The importance of building and maintaining safe, resilient tailings dams has become increasingly apparent with the rise in catastrophic failures in recent years. According to the World Mine Tailings Failures (WMTF) data base, 11 major failures have occurred over the past decade, often with devastating impacts to nearby communities in terms of loss of life and impact to the environment. With the occurrence of these types of events only expected to increase in coming years, there has been a corresponding increase in global calls to action to develop monitoring systems to better predict and wherever possible, prevent these failures from occurring.
With up to an estimated 20,000 tailings dams around the world, the development and implementation of a worldwide monitoring protocol is a daunting task, particularly as many of these structures are remote and difficult to access. This is where a technology like InSAR can make an immediate impact. InSAR is a remote sensing technique that uses radar satellite imagery to measure ground movement with up to millimetric precision.
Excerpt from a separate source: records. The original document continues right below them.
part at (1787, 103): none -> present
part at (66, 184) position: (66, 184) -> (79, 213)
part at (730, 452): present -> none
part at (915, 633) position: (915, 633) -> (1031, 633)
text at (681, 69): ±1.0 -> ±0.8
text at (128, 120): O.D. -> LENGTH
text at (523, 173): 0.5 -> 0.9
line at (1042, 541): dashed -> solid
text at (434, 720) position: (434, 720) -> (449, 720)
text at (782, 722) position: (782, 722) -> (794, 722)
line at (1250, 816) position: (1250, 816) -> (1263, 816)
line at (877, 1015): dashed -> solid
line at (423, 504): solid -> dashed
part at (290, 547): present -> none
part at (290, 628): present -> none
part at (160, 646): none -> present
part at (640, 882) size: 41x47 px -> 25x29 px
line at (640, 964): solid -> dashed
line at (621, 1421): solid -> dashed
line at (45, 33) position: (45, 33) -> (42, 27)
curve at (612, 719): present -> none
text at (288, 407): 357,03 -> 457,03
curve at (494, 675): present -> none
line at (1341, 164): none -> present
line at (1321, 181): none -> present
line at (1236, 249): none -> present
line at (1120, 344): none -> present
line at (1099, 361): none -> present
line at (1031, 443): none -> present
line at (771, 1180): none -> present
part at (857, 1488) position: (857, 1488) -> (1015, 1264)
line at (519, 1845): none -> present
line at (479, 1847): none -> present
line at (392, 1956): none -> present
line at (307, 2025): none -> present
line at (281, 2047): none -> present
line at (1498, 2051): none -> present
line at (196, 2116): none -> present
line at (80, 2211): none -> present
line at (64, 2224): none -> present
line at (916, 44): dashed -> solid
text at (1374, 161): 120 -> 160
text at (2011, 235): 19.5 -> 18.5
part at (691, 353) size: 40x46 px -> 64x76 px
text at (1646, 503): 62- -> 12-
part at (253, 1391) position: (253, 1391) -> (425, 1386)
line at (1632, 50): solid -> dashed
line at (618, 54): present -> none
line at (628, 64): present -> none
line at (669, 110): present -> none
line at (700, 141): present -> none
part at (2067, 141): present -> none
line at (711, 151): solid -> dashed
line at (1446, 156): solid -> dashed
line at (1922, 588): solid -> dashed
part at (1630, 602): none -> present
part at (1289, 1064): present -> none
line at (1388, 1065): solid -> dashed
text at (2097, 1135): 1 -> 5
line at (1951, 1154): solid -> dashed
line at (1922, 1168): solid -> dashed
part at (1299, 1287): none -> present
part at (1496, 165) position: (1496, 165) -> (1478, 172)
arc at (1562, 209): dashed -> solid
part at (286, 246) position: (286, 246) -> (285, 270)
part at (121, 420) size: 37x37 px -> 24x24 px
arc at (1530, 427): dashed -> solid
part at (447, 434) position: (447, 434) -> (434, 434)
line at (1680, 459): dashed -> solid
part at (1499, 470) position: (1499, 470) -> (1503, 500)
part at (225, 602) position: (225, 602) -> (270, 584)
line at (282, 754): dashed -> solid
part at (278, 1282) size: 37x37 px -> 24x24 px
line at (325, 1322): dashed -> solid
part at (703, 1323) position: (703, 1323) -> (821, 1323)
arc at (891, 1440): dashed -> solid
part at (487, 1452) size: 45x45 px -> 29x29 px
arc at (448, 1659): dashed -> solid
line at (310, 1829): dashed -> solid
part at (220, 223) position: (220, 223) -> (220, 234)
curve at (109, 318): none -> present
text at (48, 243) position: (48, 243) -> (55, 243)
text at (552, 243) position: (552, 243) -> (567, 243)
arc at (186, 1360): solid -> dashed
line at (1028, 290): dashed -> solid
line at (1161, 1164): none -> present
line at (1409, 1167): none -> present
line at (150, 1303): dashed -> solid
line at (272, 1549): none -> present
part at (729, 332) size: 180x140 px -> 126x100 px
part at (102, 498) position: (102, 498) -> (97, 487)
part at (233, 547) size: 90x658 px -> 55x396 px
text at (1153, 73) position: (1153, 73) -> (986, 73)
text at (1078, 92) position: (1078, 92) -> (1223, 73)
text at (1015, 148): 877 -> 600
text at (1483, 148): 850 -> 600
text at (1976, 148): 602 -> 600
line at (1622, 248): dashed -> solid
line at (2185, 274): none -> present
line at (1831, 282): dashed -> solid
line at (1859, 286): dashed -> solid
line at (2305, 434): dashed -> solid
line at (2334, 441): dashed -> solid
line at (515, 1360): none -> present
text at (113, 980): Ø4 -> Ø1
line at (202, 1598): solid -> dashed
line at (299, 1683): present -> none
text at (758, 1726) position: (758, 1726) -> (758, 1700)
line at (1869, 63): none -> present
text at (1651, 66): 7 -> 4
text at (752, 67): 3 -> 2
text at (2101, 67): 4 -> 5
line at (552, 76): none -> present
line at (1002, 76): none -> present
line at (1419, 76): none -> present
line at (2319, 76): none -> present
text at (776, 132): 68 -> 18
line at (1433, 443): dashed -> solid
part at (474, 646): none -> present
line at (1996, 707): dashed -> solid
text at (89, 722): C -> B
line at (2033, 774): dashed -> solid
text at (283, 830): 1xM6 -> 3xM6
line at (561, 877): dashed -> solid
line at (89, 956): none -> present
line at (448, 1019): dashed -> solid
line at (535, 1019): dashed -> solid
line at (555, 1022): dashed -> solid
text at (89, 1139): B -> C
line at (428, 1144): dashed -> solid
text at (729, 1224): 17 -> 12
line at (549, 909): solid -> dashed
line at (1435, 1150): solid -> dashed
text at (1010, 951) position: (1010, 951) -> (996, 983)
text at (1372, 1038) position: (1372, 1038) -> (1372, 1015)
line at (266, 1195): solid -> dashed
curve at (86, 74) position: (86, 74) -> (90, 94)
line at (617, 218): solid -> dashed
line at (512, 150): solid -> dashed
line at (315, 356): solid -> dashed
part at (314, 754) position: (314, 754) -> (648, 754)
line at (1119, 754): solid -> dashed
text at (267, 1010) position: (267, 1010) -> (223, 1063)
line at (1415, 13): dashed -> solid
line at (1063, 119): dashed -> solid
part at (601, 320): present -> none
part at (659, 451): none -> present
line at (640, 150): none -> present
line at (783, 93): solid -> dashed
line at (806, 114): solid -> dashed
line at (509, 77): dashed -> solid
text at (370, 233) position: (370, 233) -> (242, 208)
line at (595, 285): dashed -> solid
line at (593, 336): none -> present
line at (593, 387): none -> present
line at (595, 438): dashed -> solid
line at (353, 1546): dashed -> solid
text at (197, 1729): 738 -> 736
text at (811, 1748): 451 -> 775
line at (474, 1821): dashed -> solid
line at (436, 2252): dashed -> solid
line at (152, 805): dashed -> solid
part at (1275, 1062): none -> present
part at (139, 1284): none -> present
Radar systems are active, meaning they collect information from reflections of the radar signal off the ground and therefore do not require the installation of any equipment. As satellite images cover areas that extend thousands of square kilometres, they can provide information not only on the stability of dams, but also entire regions. Global archives already exist due to the Sentinel constellation of satellites, which provide coverage since 2014 over most parts of the world.
In an ideal world, tailings dams are safe and constructed to provide permanent containment of mining by- products. However, experience has shown that they can fail, often with dire consequences, especially if these failures occur without warning. The development of an internationally accepted standard for tailings dam monitoring is imperative to ensure the safety and resiliency of these structures is continuously tracked. This paper explores the role InSAR can play in the development of a global protocol for tailings dam monitoring.